ФРАГМЕНТ СТРАНИЦЫ:
________________________

Поражение и уход Милюкова, а затем отозвание Палеолога настоятельно ставили вопрос о замещении русского посольского поста в Париже, на этом прямо настаивало французское правительство, посылая в Россию Нуланса вместо Палеолога. Тогда Временное правительство вспомнило о принципиально принятом решении касательно Маклакова и привело его в исполнение. Слух о том, будто бы Керенский, испугавшись речи Маклакова на собрании IV Государственной думы 27 апреля о войне и революции, решил избавиться от «лучшего оратора России», слух одно время очень упорный, – ни на чём не основанная легенда, опровергаемая уже тем обстоятельством, что Маклаков отбыл к своему посту только перед самым большевистским переворотом.

Это последнее обстоятельство имело самое роковое значение для дипломатического дебюта Маклакова в Париже, так как он приехал в Париж в октябре и не поехал в назначенный ему день на аудиенцию к президенту за несколько дней до переворота, считая, что политическое положение Временного правительства было недостаточно благоприятным. Когда же грянул переворот, то французское правительство не согласилось принимать посла от не существовавшего уже Временного правительства. Таким образом, Маклаков не успел вручить верительные грамоты и позже так и не смог их вручить, не числясь никогда официально послом России. Это прискорбное обстоятельство, пагубно отразившееся на положении антибольшевистского дипломатического представительства в эпоху Версальского конгресса, когда Россия в Париже не имела законно аккредитованного последним общепризнанным правительством России – а именно Временным – представителя, дало возможность Клемансо заявить: «Maklakoff, l’ambassadeur de Russie – je ne le connais pas!»[54]54
  «Маклаков, российский посол – я такого не знаю!» (фр.).


[Закрыть]

Вина за это падает на самого Маклакова, хотя он мне потом объяснял, как это случилось, указывая на Севастопуло, посоветовавшего ему отложить аудиенцию у президента. Маклаков же неосторожно доверился Севастопуло, которого считал опытным дипломатом. К рассказу Маклакова надо добавить, что Севастопуло был, несомненно, раздражён тем обстоятельством, что на это место был уже назначен советником посольства Н.А. Базили, бывший вице-директор канцелярии министра, а он в награду за его долгое управление посольством получал увольнение. Это обстоятельство, казалось бы, должно было предостеречь Маклакова от особой доверчивости, но тот слушался Севастопуло и дальше, даже тогда, когда тот покинул посольство, и по его совету пригласил в секретари посольства известного германофила фон Лидерса, что совершенно озадачило французов, оказавшихся более осведомлёнными о политической физиономии чинов посольства, чем сам посол.

Коварные советы Севастопуло, неопытность Маклакова и карьеризм Базили, о котором я упоминал в моих записках, касавшихся царского периода, и который, опираясь почти на весь персонал посольства, всячески из личных мотивов вставлял палки в колёса Маклакову, – всё это вместе в эпоху Версальского конгресса, когда Париж силою обстоятельств стал зарубежным центром антибольшевистского движения, донельзя препятствовало установлению должных отношений между так наз. белым движением и союзниками. Но обо всём этом я расскажу позже.

________________________

ПОКАЗАННЫЕ ДАННЫЕ:

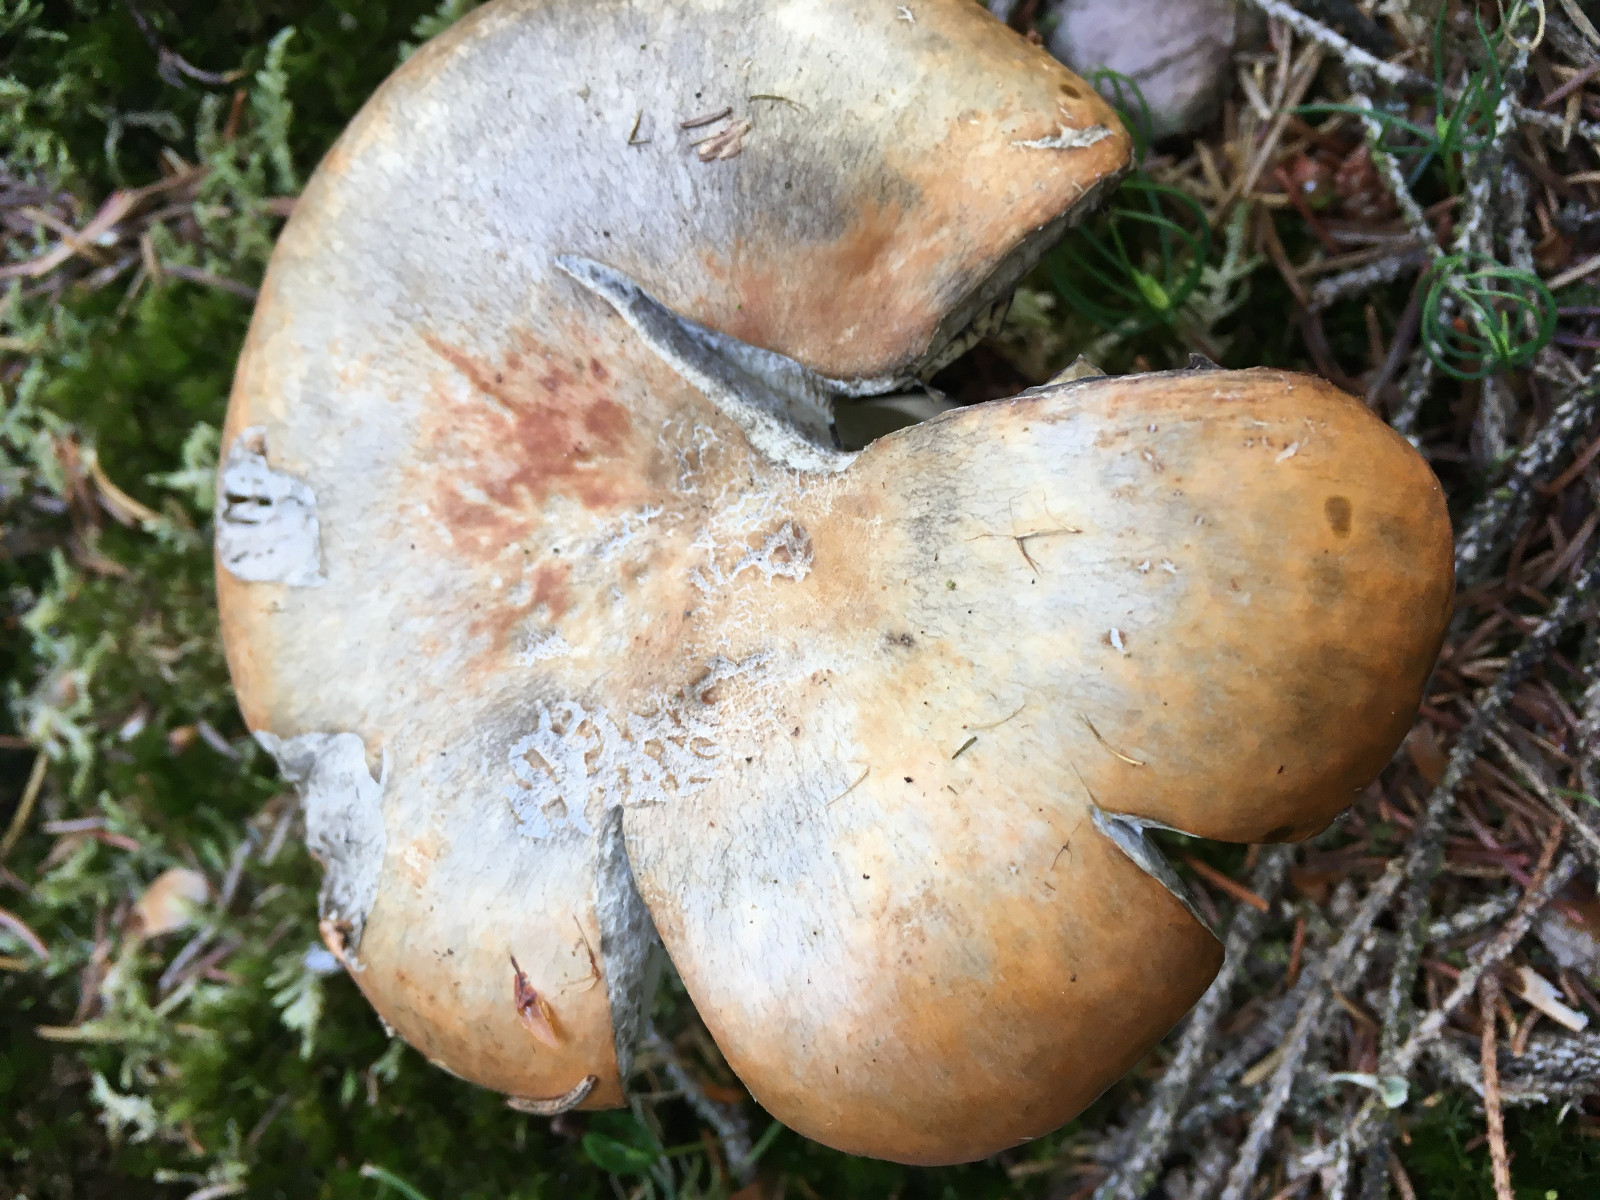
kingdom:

________________________

ОПИСАНИЕ ЗАДАНИЯ: Определите, соответствуют ли фрагменту о Маклакове выше следующие утверждения, и для каждого ответьте «да» или «нет», приведя в кавычках решающие слова фрагмента. 1. Маклаков отправился к своему посту лишь незадолго до большевистского переворота. 2. После переворота Маклаков всё-таки вручил верительные грамоты. 3. Совет отложить аудиенцию у президента Маклаков получил от Базили.

РЕЗУЛЬТАТ ВЫПОЛНЕНИЯ:
1. Да: «Маклаков отбыл к своему посту только перед самым большевистским переворотом».
2. Нет: «Маклаков не успел вручить верительные грамоты и позже так и не смог их вручить».
3. Нет: «указывая на Севастопуло, посоветовавшего ему отложить аудиенцию у президента».